Show each line of the data below in which "count" occurs.

*** Supplied records ***

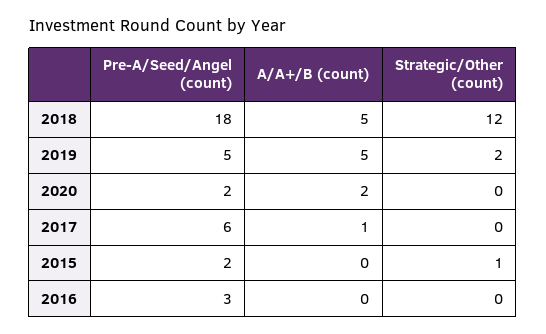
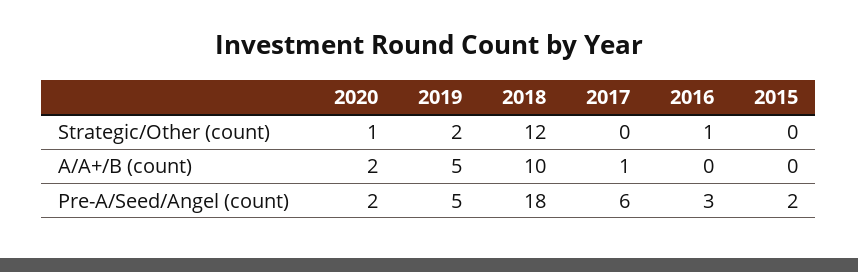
  {
    "Pre-A/Seed/Angel (count)": {
      "2018": 18,
      "2019": 5,
      "2020": 2,
      "2017": 6,
      "2015": 2,
      "2016": 3
    },
    "A/A+/B (count)": {
-     "2018": 5,
+     "2018": 10,
      "2019": 5,
      "2020": 2,
      "2017": 1,
      "2015": 0,
      "2016": 0
    },
    "Strategic/Other (count)": {
      "2018": 12,
      "2019": 2,
-     "2020": 0,
+     "2020": 1,
      "2017": 0,
-     "2015": 1,
+     "2015": 0,
-     "2016": 0
+     "2016": 1
    }
  }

*** End of Supplied records ***

Answer area:
    "Pre-A/Seed/Angel (count)": {
    "A/A+/B (count)": {
    "Strategic/Other (count)": {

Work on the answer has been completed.